____ Teks Sumber
Baca berita dengan sedikit iklan, klik di sini

Arsip

Kasus Baru Widjanarko

16 April 2007 | 00.00 WIB

Image of Tempo
Perbesar

Baca berita dengan sedikit iklan, klik di sini

Mantan Direktur Utama Bulog Widjanarko Puspoyo bakal didakwa atas kasus korupsi lain yang mahadahsyat. Padahal, kasus korupsi impor sapi fiktif dari Australia dan kasus impor beras dari Vietnam, dengan Widjan sebagai salah satu tersangkanya, belum juga tuntas disidik.

Pelaksana tugas Jaksa Agung Muda Pidana Khusus Hendarman Supandji, Rabu pekan lalu, mengatakan bahwa timnya menemukan kasus dugaan korup-si ketiga menyangkut Widjanarko.

Kasus baru ini berupa aliran dana Rp 1,5 triliun selama 2002–2005 di Bulog. Dana itu berasal dari Vietnam Southern Food Corporation (VSFC), lembaga rekanan pemasok beras impor ke Bulog. Kasus ini terbongkar ketika kejaksaan menyidik kasus impor beras 2001–2002. Saat itu Widjanarko yang kini ditahan di penjara Cipinang sejak 20 maret lalu diduga menerima hadiah dari VSFC sebesar Rp 15 miliar.

Menurut Hendarman, aliran dana terjadi beberapa kali dari VSFC ke PT Tugu Dana Utama. Uang itu kemudian ditransfer ke PT Arden Bridge Invest-ment Limited milik Widjokongko Puspoyo, adik Widjanarko. Setelah itu baru ditebar ke rekening keluarga Widjanarko. ”Yang menimbulkan kerugian adalah fee-nya itu, sampai Rp 1,5 triliun,” kata Hendarman.

Dia memastikan dana itu tidak hanya masuk ke kantong Widjanarko, tapi juga mengalir ke pihak lain. ”Untuk menelusurinya, tim akan mengecek langsung ke VSFC,” kata Hendarman. Hingga Rabu pekan lalu, Kejaksaan telah memeriksa Widjokongko dan keluarga Widjanarko. Menurut Hendarman, berkas kasus impor sapi akan rampung bulan ini.
________
### [Petunjuk Kerja]
Tuliskan kembali bagian teks tentang kasus Widjanarko di atas, dari "Kasus Baru Widjanarko" sampai "ketiga menyangkut Widjanarko.", termasuk kedua ujungnya. Daftar yang menyusul tidak berhubungan dengan teks di atas.
____ Data Mentah
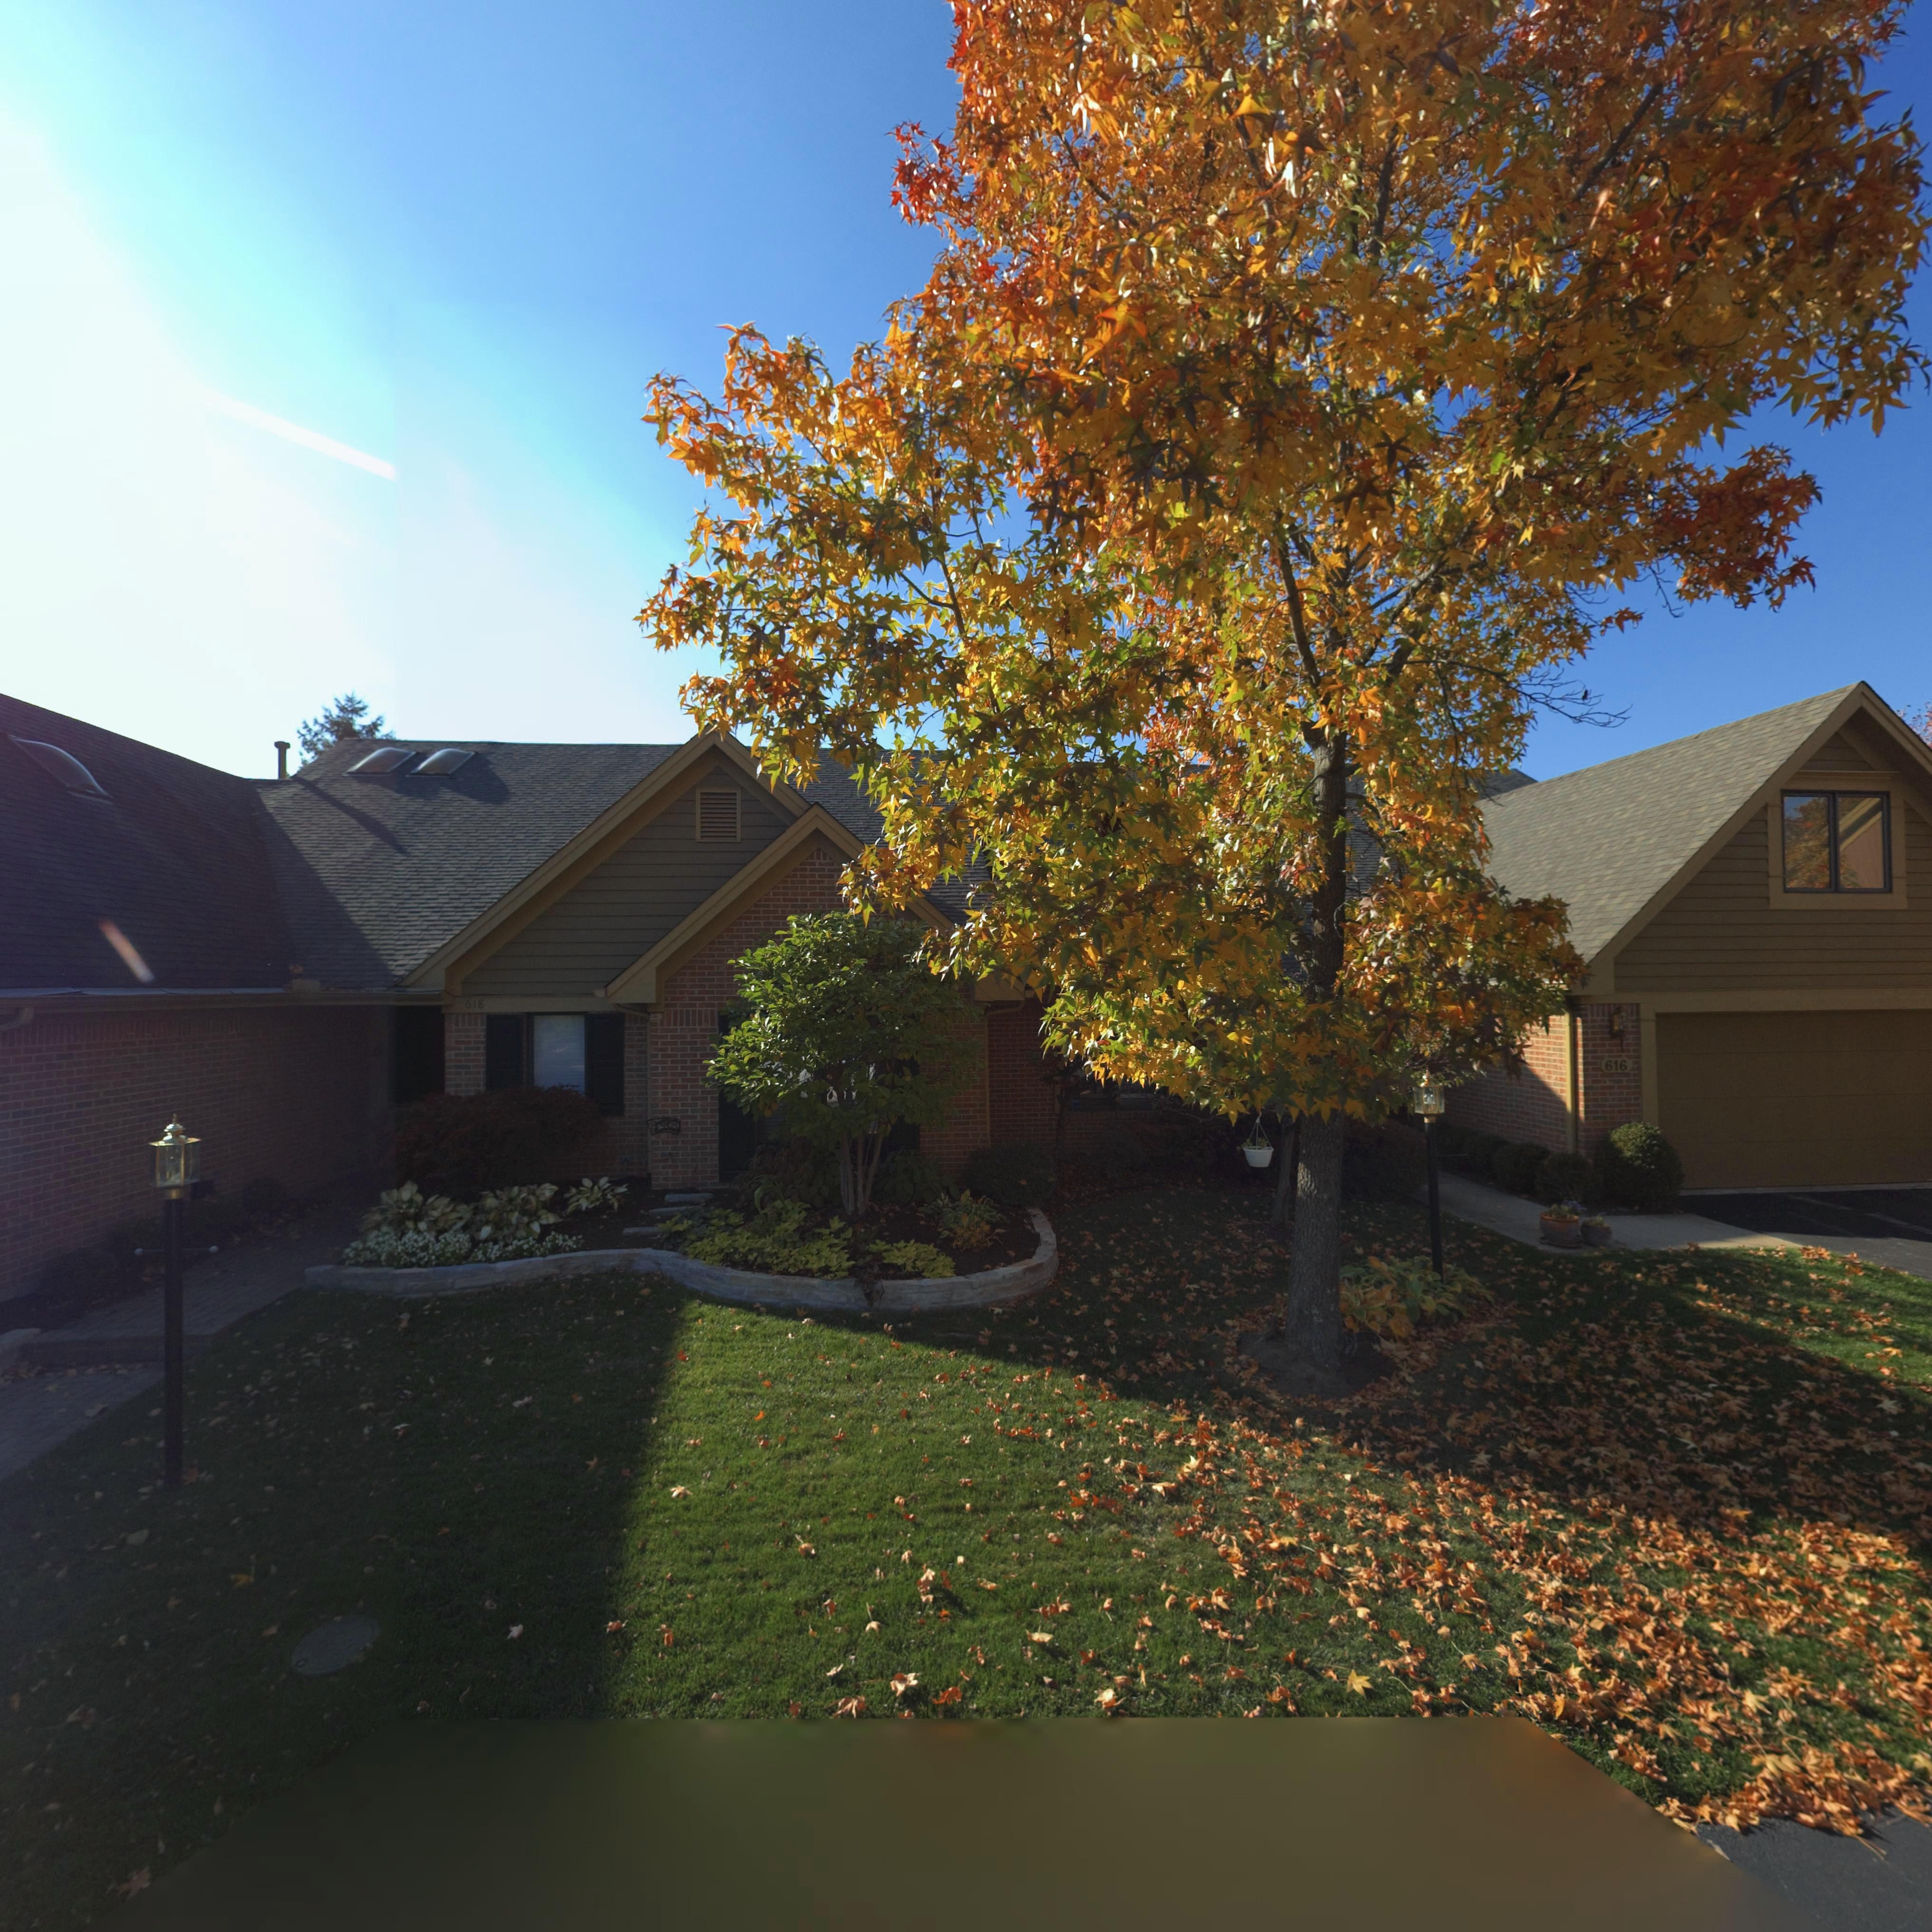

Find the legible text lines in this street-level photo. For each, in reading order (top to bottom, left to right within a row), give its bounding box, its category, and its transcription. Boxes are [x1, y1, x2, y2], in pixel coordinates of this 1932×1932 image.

[1604, 1058, 1629, 1073] StreetNumber: 616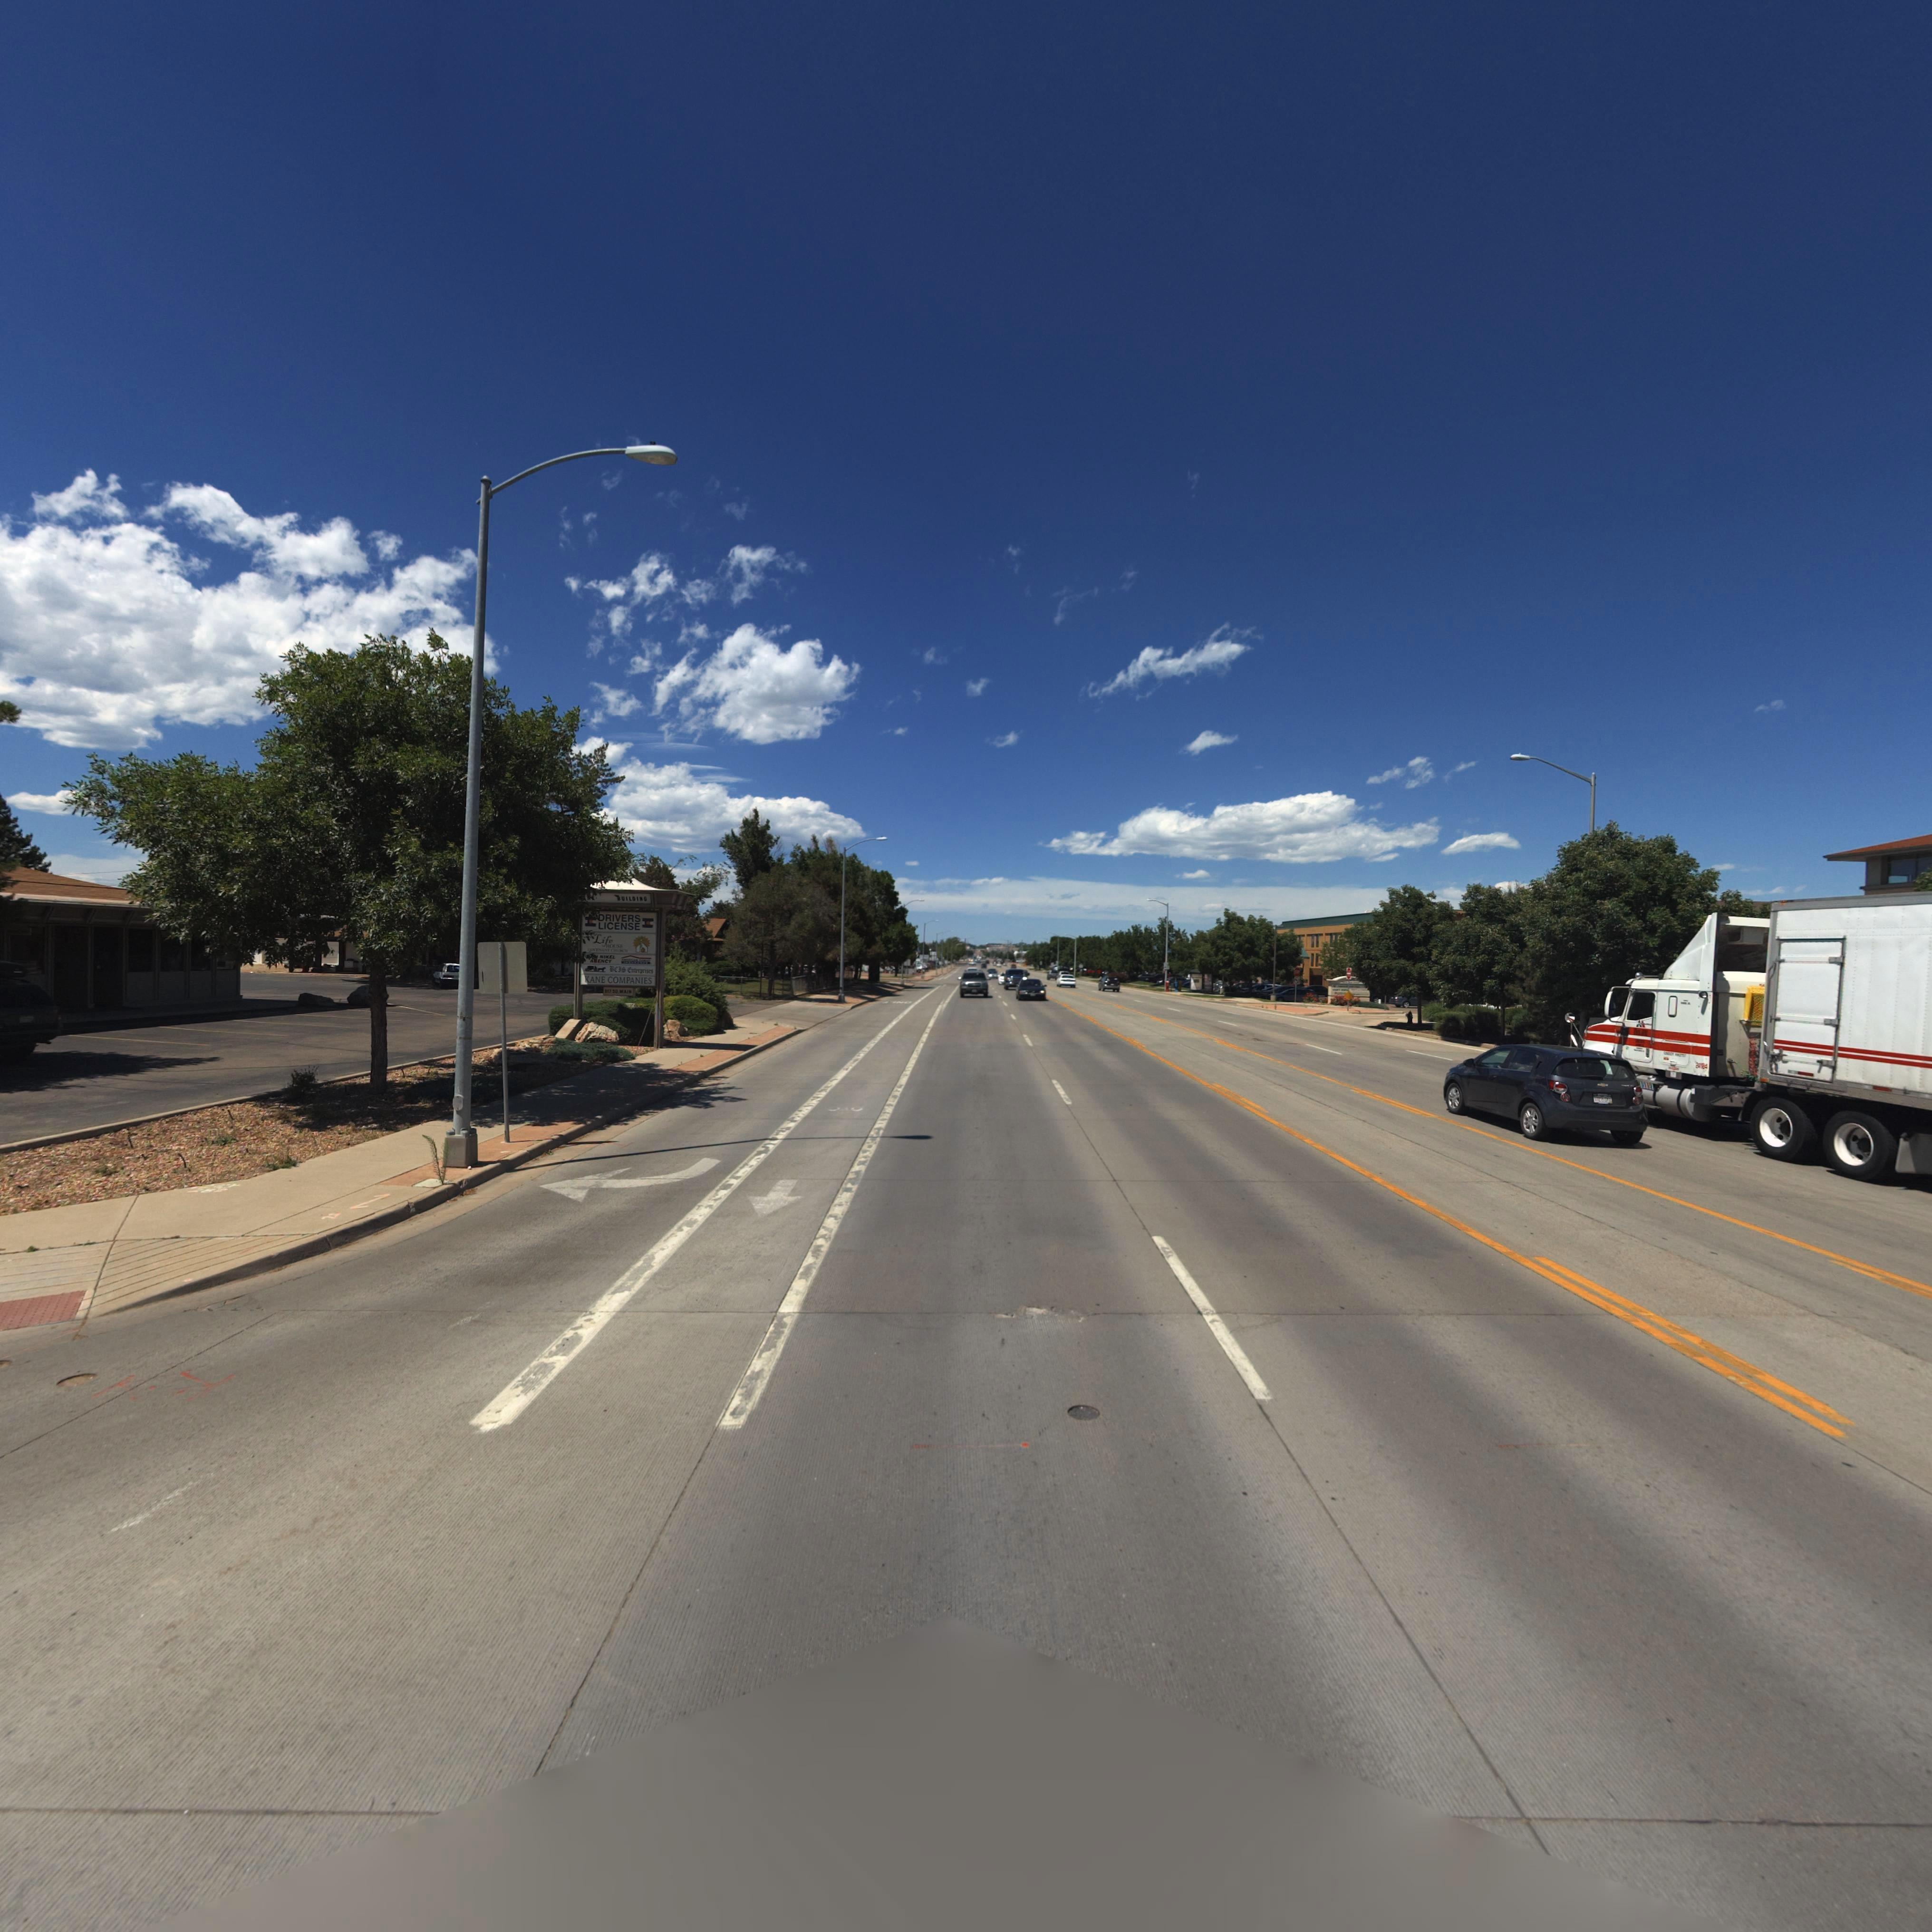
________
### [Hasil yang Benar]
Kasus Baru Widjanarko

16 April 2007 | 00.00 WIB

Image of Tempo
Perbesar

Baca berita dengan sedikit iklan, klik di sini

Mantan Direktur Utama Bulog Widjanarko Puspoyo bakal didakwa atas kasus korupsi lain yang mahadahsyat. Padahal, kasus korupsi impor sapi fiktif dari Australia dan kasus impor beras dari Vietnam, dengan Widjan sebagai salah satu tersangkanya, belum juga tuntas disidik.

Pelaksana tugas Jaksa Agung Muda Pidana Khusus Hendarman Supandji, Rabu pekan lalu, mengatakan bahwa timnya menemukan kasus dugaan korup-si ketiga menyangkut Widjanarko.